[Start of Attachment]
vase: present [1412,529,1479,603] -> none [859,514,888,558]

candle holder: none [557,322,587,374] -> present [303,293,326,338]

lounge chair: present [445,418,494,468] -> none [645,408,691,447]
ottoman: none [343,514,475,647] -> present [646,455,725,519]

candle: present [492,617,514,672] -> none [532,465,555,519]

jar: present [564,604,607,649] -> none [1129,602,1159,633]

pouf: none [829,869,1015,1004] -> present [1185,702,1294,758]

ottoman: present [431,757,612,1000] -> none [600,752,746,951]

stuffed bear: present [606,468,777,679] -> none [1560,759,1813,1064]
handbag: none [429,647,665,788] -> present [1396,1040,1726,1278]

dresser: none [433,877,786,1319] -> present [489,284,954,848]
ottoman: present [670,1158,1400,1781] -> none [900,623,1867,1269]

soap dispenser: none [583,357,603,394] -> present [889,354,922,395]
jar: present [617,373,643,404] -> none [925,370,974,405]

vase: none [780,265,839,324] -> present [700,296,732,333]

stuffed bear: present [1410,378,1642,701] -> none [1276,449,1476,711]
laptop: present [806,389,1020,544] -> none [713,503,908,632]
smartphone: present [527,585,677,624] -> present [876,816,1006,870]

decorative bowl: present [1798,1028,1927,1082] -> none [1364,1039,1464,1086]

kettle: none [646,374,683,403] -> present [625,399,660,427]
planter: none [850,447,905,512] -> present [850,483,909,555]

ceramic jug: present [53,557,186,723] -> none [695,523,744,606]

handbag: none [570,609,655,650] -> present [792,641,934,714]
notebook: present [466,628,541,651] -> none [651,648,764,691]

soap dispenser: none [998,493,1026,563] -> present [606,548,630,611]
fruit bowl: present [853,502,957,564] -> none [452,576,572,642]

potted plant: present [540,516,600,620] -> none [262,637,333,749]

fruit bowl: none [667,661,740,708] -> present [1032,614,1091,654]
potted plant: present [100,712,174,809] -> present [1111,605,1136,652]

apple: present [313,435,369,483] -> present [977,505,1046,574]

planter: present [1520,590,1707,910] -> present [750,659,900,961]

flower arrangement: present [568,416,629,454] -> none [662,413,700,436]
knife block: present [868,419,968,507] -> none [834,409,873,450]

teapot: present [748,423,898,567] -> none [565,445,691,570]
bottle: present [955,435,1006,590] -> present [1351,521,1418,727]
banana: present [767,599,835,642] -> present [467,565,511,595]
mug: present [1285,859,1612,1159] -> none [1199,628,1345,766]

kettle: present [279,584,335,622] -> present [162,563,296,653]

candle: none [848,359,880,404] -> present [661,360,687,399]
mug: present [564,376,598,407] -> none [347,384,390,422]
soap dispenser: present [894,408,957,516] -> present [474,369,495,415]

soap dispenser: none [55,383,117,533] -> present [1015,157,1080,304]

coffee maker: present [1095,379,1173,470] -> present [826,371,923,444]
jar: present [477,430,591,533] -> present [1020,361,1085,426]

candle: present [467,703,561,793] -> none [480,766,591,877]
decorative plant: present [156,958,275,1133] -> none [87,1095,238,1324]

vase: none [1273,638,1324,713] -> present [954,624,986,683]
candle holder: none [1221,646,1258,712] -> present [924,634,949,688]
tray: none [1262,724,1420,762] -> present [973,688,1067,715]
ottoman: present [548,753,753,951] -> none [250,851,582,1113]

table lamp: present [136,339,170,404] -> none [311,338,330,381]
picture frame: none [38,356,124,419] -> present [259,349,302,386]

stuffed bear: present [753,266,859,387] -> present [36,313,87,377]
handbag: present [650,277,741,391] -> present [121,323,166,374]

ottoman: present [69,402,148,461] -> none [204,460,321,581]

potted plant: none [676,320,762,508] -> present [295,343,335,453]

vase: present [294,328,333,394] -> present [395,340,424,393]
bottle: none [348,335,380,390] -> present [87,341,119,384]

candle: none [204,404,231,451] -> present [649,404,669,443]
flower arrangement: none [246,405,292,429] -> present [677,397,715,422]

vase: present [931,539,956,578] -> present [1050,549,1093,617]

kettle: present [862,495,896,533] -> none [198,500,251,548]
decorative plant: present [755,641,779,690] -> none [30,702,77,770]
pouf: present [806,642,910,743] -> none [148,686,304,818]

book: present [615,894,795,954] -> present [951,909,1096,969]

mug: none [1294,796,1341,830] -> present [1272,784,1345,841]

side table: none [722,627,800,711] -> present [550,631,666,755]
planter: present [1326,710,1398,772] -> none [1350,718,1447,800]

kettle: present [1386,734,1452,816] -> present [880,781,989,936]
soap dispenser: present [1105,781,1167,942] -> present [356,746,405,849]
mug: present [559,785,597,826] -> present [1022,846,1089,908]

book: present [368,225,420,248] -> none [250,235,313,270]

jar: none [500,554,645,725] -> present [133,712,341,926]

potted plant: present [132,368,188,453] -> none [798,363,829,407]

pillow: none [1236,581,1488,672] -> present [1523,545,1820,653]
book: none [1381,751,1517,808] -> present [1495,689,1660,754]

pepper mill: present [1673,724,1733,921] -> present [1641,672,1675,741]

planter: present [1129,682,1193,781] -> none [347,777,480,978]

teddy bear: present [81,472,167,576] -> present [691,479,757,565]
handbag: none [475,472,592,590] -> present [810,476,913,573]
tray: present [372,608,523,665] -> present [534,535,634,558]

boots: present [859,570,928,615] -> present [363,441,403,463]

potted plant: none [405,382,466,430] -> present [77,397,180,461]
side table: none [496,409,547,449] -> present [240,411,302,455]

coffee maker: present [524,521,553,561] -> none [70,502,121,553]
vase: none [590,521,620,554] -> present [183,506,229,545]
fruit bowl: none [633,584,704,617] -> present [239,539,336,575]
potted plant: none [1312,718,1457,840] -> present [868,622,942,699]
[End of Attachment]
--- What to work on ---
Every line of the records above where the string "vase" is found should be copied.

--- Answer space ---
vase: present [1412,529,1479,603] -> none [859,514,888,558]
vase: none [780,265,839,324] -> present [700,296,732,333]
vase: none [1273,638,1324,713] -> present [954,624,986,683]
vase: present [294,328,333,394] -> present [395,340,424,393]
vase: present [931,539,956,578] -> present [1050,549,1093,617]
vase: none [590,521,620,554] -> present [183,506,229,545]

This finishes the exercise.